2009年3月4日水曜日

30年前の惨事


おととい(3月2日)、歩いてはあまり渡らない国道6号の横断歩道を利用して夏井川の堤防へ出た。信号機に取り付けてある押しボタンを押そうとしたら、付属物の取り付けバンドに花束が2つ差し込まれてある=写真。前はなかったから、最近、誰かが置いたのだ。この辺りで昔、交通死亡事故があったか。

散歩を終えて「旧国道」のわが家へ帰り、カミサンに事故の有無を聞く。平中神谷に引っ越して来たばかりのころ、「国道」で大きな事故があったという。日中はよそで仕事をしていたから地域の事情にはうとい。どんな事故だったか、新聞の縮刷版で確かめた。

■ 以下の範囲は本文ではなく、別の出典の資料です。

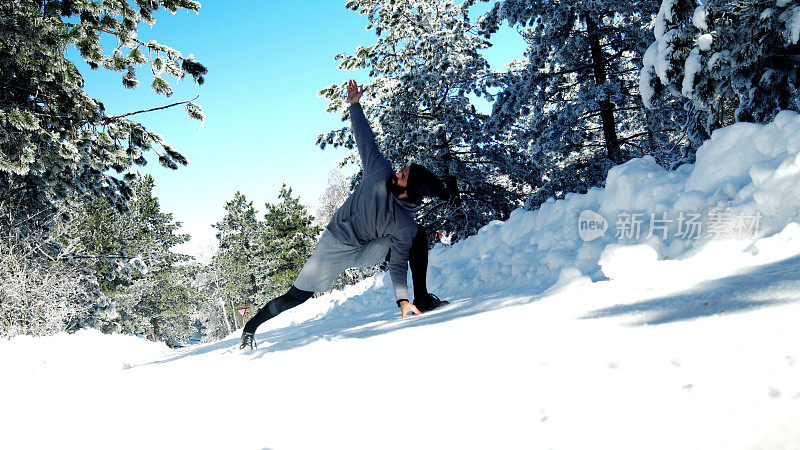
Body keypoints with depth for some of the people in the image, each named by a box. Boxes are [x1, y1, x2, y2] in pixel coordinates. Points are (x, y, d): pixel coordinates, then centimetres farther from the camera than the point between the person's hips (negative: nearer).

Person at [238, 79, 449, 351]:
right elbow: (365, 138, -12)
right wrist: (354, 105, -11)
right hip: (336, 245, 0)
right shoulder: (381, 173, -24)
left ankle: (421, 299, -12)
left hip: (366, 252, 0)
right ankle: (250, 328, 14)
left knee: (419, 234, -18)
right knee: (298, 296, -7)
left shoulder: (404, 226, -25)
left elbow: (398, 263, -22)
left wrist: (402, 299, -31)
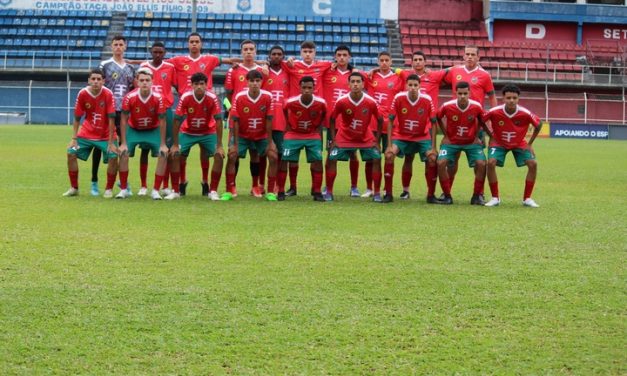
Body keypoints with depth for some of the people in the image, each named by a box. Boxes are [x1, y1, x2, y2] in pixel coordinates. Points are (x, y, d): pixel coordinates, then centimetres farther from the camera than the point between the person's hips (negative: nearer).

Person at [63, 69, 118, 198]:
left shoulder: (108, 94, -19)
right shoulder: (82, 94, -12)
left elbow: (111, 119, -18)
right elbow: (77, 118, -4)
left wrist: (111, 142, -20)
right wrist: (74, 139, -9)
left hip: (105, 135, -2)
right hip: (86, 133, 3)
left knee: (113, 157, -19)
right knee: (71, 153, -8)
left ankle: (109, 189, 1)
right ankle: (74, 188, 7)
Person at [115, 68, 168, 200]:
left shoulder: (158, 98, -25)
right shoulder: (129, 97, -26)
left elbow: (162, 121, -15)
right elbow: (124, 120, -15)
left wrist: (163, 144, -14)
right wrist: (123, 143, -16)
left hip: (153, 130, 0)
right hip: (133, 130, 0)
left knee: (163, 155, -15)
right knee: (123, 153, -16)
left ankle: (155, 190, -5)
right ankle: (124, 189, -2)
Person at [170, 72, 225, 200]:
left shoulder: (213, 98, -23)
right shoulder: (185, 98, -23)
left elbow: (218, 121, -21)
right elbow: (177, 120, -17)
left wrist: (219, 145, -23)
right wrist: (175, 144, -19)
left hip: (208, 133, 0)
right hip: (187, 132, 0)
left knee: (219, 156, -17)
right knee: (175, 155, -14)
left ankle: (213, 191, -3)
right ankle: (175, 191, 0)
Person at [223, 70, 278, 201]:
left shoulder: (267, 97, -17)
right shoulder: (239, 97, -19)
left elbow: (269, 120, -12)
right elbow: (236, 121, -15)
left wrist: (270, 142, -11)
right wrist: (235, 144, -16)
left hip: (262, 136, 1)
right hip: (242, 135, -1)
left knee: (273, 157, -14)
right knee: (231, 156, -16)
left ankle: (270, 192, -3)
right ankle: (228, 191, -7)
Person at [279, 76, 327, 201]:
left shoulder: (321, 103, -19)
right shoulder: (291, 102, -22)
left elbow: (323, 114, 6)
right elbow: (285, 111, 3)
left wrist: (318, 127, 1)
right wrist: (289, 126, -1)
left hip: (313, 135, 1)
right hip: (293, 134, -1)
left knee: (317, 161, -9)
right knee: (284, 160, -9)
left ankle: (317, 192, 1)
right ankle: (281, 191, 1)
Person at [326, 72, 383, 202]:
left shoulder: (371, 102, -19)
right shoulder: (341, 101, -19)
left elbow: (380, 120, -4)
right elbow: (332, 119, -4)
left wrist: (377, 140, -7)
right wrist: (333, 139, -8)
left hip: (366, 138, 0)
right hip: (344, 138, 0)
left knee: (376, 159, -12)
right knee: (331, 159, -11)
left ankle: (377, 193, 0)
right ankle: (329, 192, 3)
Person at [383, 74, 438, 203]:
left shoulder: (427, 100, -16)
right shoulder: (398, 98, -17)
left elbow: (433, 124, -8)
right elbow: (391, 121, -11)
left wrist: (433, 147, -12)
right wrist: (389, 145, -16)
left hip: (422, 137, 0)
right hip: (401, 136, 0)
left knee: (432, 159, -18)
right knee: (389, 155, -22)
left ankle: (431, 195, -1)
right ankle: (388, 194, -12)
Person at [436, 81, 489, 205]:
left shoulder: (477, 107, -16)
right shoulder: (447, 106, -19)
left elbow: (482, 121, 5)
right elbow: (438, 118, 2)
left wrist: (476, 135, -1)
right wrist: (446, 134, -1)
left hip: (471, 142, 0)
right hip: (451, 141, 0)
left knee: (481, 163, -20)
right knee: (441, 163, -20)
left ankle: (477, 196, -3)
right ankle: (447, 196, -6)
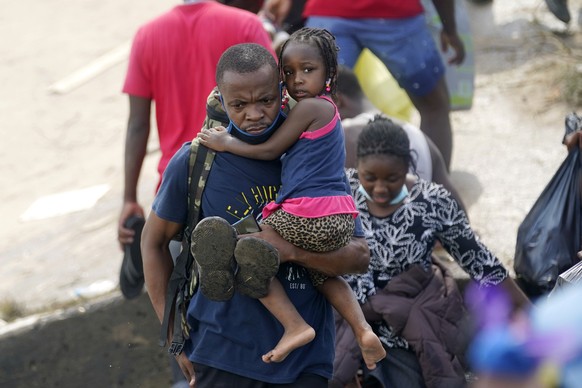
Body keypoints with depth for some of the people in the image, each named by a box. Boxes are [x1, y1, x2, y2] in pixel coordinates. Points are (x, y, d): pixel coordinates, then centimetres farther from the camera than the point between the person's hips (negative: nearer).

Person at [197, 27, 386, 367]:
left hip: (307, 220, -10)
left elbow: (270, 151, -5)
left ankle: (295, 325, -8)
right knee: (323, 273, 34)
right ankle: (363, 329, 12)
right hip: (341, 220, 10)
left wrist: (227, 144, 3)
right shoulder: (328, 108, 20)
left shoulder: (309, 107, -8)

その事故だとしたら「むごい」、のひとことに尽きる。

一家6人の乗った乗用車に、対向車線からセンターラインをオーバーして普通トラックが突っ込んで来た。乗用車を運転していた妻と助手席の夫が車内に閉じ込められ、救出されたが死亡した。後部座席にいた4人の子どもも重軽傷を負った。30年前の2月下旬のことだった。

中学校へ入学する次女の制服を注文し、ついでに買い物をして帰る途中、不運にも注意散漫な運転手のミスに巻き込まれた。13~5歳の子どもたちは一瞬にして両親を失った。時間の歩みは誰にでも平等だが、その同じ時間に子どもたちは両親非在の日々を送らねばならなかった。

寂しさと悲しさとで押しつぶれそうになることがあったろう。他人が想像もできないほどの葛藤もあったろう。今も心理的な影響が残っているかもしれない。そんな30年の来し方を思うと、胸が痛くなる。

「神谷の国道」は平の市街地を抜けた先にある。片側2車線の直線道路だ。見通しがいい。それがかえって重大事故を招きやすい。歩行者がはねられて死亡し、車同士がぶつかって死亡する――そんな悲劇が何度も起きている。地元の住民だけをみても大字単位で輪禍の犠牲になった家を調べたら、神谷地区はいわき市内でワーストワンになるのではないか。

30年前の事故がなければ、親はもう70歳前後だ。孫の中学校入学を楽しみに待つような年代だ。せめてここで大きな事故があったことを忘れないようにしよう。そんな思いがわいてくる。あとでまた横断歩道を渡ったとき、胸のなかで手を合わせた。白いカスミソウを添えた黄色いチューリップは父への、同じく赤いガーベラは母への手向けであったか。